**What is being asked**
Using the entries below, show all lines with the string "example".

· · ·

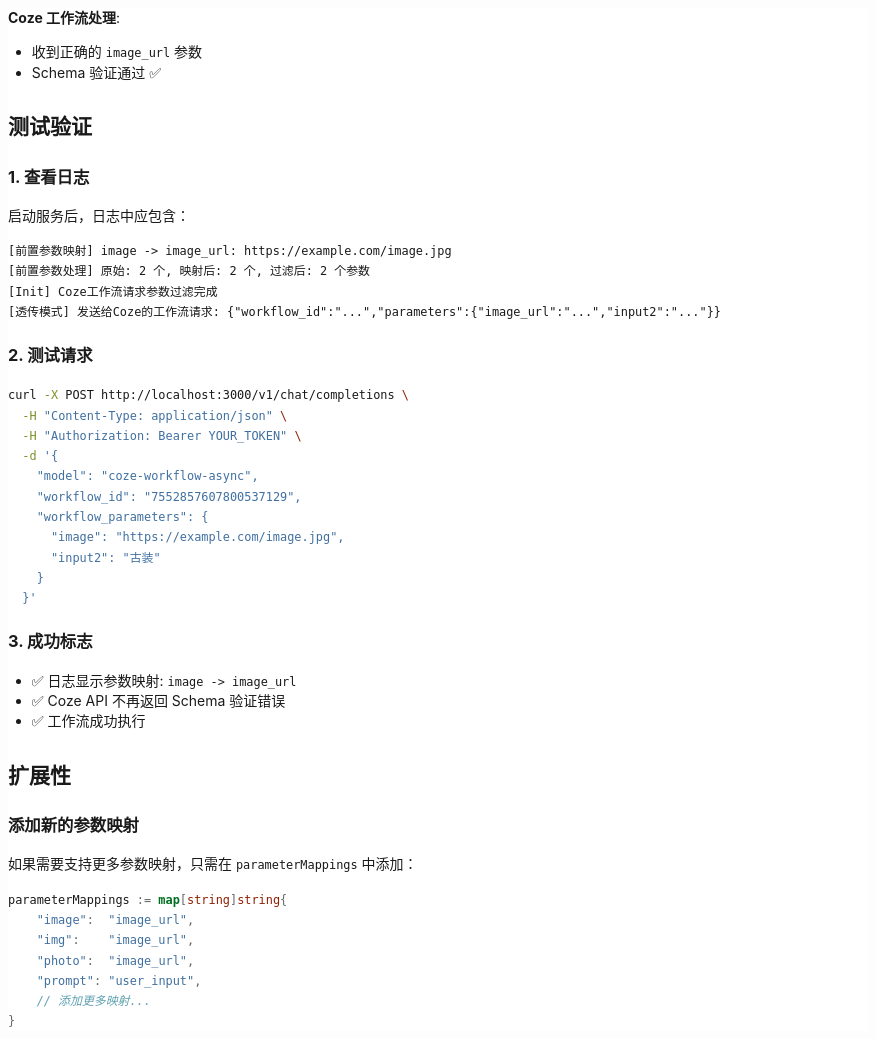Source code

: **Coze 工作流处理**:
- 收到正确的 `image_url` 参数
- Schema 验证通过 ✅

## 测试验证

### 1. 查看日志

启动服务后，日志中应包含：

```
[前置参数映射] image -> image_url: https://example.com/image.jpg
[前置参数处理] 原始: 2 个, 映射后: 2 个, 过滤后: 2 个参数
[Init] Coze工作流请求参数过滤完成
[透传模式] 发送给Coze的工作流请求: {"workflow_id":"...","parameters":{"image_url":"...","input2":"..."}}
```

### 2. 测试请求

```bash
curl -X POST http://localhost:3000/v1/chat/completions \
  -H "Content-Type: application/json" \
  -H "Authorization: Bearer YOUR_TOKEN" \
  -d '{
    "model": "coze-workflow-async",
    "workflow_id": "7552857607800537129",
    "workflow_parameters": {
      "image": "https://example.com/image.jpg",
      "input2": "古装"
    }
  }'
```

### 3. 成功标志

- ✅ 日志显示参数映射: `image -> image_url`
- ✅ Coze API 不再返回 Schema 验证错误
- ✅ 工作流成功执行

## 扩展性

### 添加新的参数映射

如果需要支持更多参数映射，只需在 `parameterMappings` 中添加：

```go
parameterMappings := map[string]string{
    "image":  "image_url",
    "img":    "image_url",
    "photo":  "image_url",
    "prompt": "user_input",
    // 添加更多映射...
}
```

· · ·

**Solution to this problem**
[前置参数映射] image -> image_url: https://example.com/image.jpg
      "image": "https://example.com/image.jpg",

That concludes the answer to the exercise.